In a ruling that many pathologists are sure to applaud, a group of urologists recently lost their bid to overturn regulations that prohibit inappropriate physician self-referral and “per-click” leases. The District of Columbia on May 24 rejected an appeal brought by the Council for Urological Interests (CUI) challenging a 2008 regulatory change that characterized urologists’ arrangement with hospitals as impermissible, whereas under prior interpretation by the Centers for Medicare and Medicaid Services (CMS), such arrangements were allowed under compensation exceptions. Under the Stark law, physicians may not refer Medicare patients to entities “furnishing” designated health services (DHS) with which they have a financial relationship unless an exception applies. A financial relationship may be either an ownership interest or a compensation arrangement. In the past, under these arrangements, Medicare would pay the hospital a technical fee for nonprofessional personnel, space, and equipment, and the hospital would in turn pay the urologist’s company for the personnel and equipment (per-click fee), notes the Pathology Blawg (www.pathologyblawg.com
). Since the urologist’s company was not billing Medicare directly, the joint ventures were technically permitted under the Stark law. In 2008 CMS changed its regulations to not allow joint ventures to provide services for patients referred to it by urologist owners even if the joint venture was not billing Medicare directly. The new regulations also prohibited per-click payment to hospitals if the patient was referred to a joint venture by one of its owners.

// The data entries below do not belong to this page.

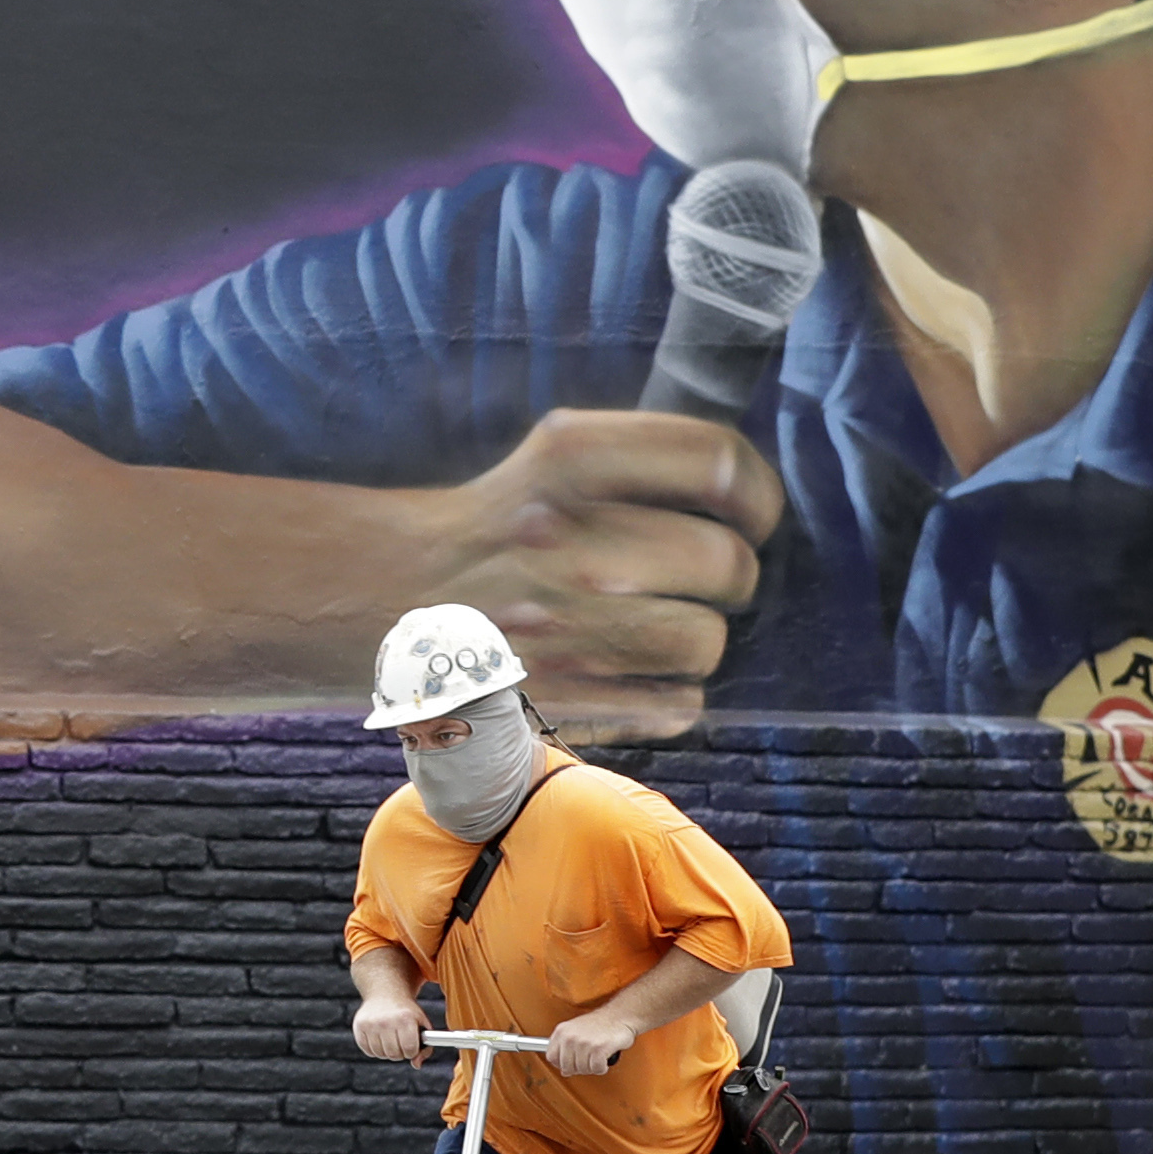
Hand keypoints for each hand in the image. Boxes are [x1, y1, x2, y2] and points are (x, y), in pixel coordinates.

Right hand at [352, 993, 429, 1064]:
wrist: (385, 993)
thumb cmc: (406, 1012)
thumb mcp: (421, 1025)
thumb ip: (425, 1048)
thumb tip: (416, 1065)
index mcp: (406, 1019)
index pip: (409, 1050)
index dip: (412, 1052)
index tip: (411, 1045)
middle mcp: (387, 1021)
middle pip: (394, 1054)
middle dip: (399, 1053)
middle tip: (400, 1043)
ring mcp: (371, 1023)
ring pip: (380, 1054)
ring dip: (387, 1052)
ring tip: (390, 1040)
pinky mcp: (359, 1025)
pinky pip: (368, 1051)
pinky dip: (374, 1049)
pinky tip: (379, 1038)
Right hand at [408, 410, 783, 737]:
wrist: (395, 595)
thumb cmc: (502, 523)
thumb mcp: (560, 450)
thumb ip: (652, 456)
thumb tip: (753, 490)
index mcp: (572, 459)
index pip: (719, 465)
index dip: (757, 494)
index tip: (751, 514)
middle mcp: (573, 538)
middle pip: (728, 562)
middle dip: (731, 573)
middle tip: (701, 576)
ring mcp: (568, 622)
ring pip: (707, 641)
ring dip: (698, 637)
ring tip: (660, 625)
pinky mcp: (565, 694)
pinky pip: (679, 703)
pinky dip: (671, 693)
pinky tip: (635, 670)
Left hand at [547, 1008, 641, 1077]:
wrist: (619, 1015)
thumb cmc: (599, 1024)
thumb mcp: (575, 1031)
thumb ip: (566, 1050)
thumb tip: (564, 1071)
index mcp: (561, 1032)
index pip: (551, 1057)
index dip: (562, 1064)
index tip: (571, 1063)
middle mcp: (570, 1037)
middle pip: (567, 1067)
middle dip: (579, 1068)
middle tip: (588, 1060)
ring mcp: (584, 1043)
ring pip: (582, 1070)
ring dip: (592, 1067)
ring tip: (597, 1057)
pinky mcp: (598, 1049)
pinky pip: (596, 1069)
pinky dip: (602, 1068)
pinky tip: (604, 1059)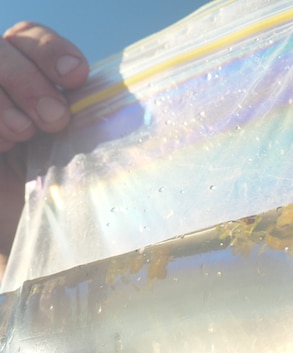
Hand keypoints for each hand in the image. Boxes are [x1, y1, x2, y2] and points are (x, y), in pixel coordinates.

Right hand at [0, 22, 88, 265]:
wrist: (26, 234)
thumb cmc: (63, 195)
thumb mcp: (84, 154)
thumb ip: (93, 123)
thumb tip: (140, 113)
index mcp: (30, 81)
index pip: (29, 38)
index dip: (50, 49)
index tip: (77, 76)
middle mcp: (3, 87)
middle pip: (2, 48)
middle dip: (30, 79)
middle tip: (56, 120)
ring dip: (5, 99)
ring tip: (26, 134)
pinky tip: (4, 144)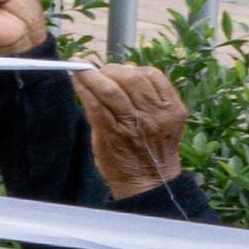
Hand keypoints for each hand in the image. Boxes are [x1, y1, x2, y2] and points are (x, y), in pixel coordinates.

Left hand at [76, 62, 189, 197]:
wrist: (148, 180)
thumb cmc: (152, 147)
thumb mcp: (162, 119)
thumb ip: (148, 95)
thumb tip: (128, 67)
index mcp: (171, 108)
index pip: (152, 75)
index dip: (132, 67)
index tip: (118, 68)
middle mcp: (155, 114)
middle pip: (131, 78)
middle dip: (111, 70)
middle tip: (97, 70)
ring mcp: (133, 124)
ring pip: (111, 90)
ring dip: (92, 76)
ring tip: (82, 71)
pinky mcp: (111, 134)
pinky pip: (96, 106)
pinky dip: (84, 91)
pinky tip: (77, 84)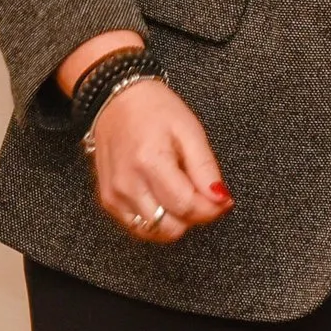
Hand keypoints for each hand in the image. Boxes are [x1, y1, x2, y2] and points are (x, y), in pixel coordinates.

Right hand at [81, 76, 232, 243]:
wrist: (116, 99)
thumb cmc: (154, 109)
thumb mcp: (190, 130)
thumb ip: (206, 169)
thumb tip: (220, 199)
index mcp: (150, 162)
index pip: (186, 207)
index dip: (210, 209)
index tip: (222, 200)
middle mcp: (128, 184)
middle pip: (171, 227)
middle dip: (193, 216)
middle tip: (201, 193)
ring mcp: (114, 195)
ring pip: (154, 232)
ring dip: (174, 220)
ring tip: (180, 191)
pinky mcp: (108, 201)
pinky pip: (138, 226)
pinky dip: (156, 219)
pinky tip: (162, 196)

CUI filed a motion with the U.S. District Court in D.C. to prevent the Department of Health and Human Services (HHS) from enforcing the 2008 regulations. HHS then filed a countermotion saying that it felt per-click arrangements were susceptible to abuse. In its ruling, the court said it believed CMS was entitled to take prophylactic regulatory action without waiting for “extensive evidence of program or patient abuse.” According to Thomas Crane, an attorney with Mintz Levin (Washington, D.C.), the court was sufficiently satisfied with the small number of comments to the 2008 regulations that pointed to abuse with per-service leases to uphold CMS’s rulemaking. “Without question, prior to the enactment of the Stark law, there were abusive joint ventures, primarily with laboratories, the Congress chose to stop,” writes Crane in a recent health law alert. “At the same time, there was a long history of physician-owned service, primarily where the physician-owners provided clinical services, which were free of abuse, that Congress chose to permit under the Stark law [under earlier interpretations]. “Few would argue that CMS had some evidence that some providers were taking advantage of these Phase I decisions to allow these physician-owned services to flourish in ways not intended—particularly with imaging services,” Crane continues. “In deciding how to address these problems, CMS had options to take a more surgical approach, for example to continue to permit physician-owned under-arrangement services where physician owners performed clinical services, thereby relying on what has come to be known as the ‘extension of practice’ exception.” The argument, notes Crane, may come down to how CMS defines the term furnishing
when it comes to DHS. He believes that CUI has several arguments to appeal in the hopes of finding a court that would be willing to overturn the 2008 regulations.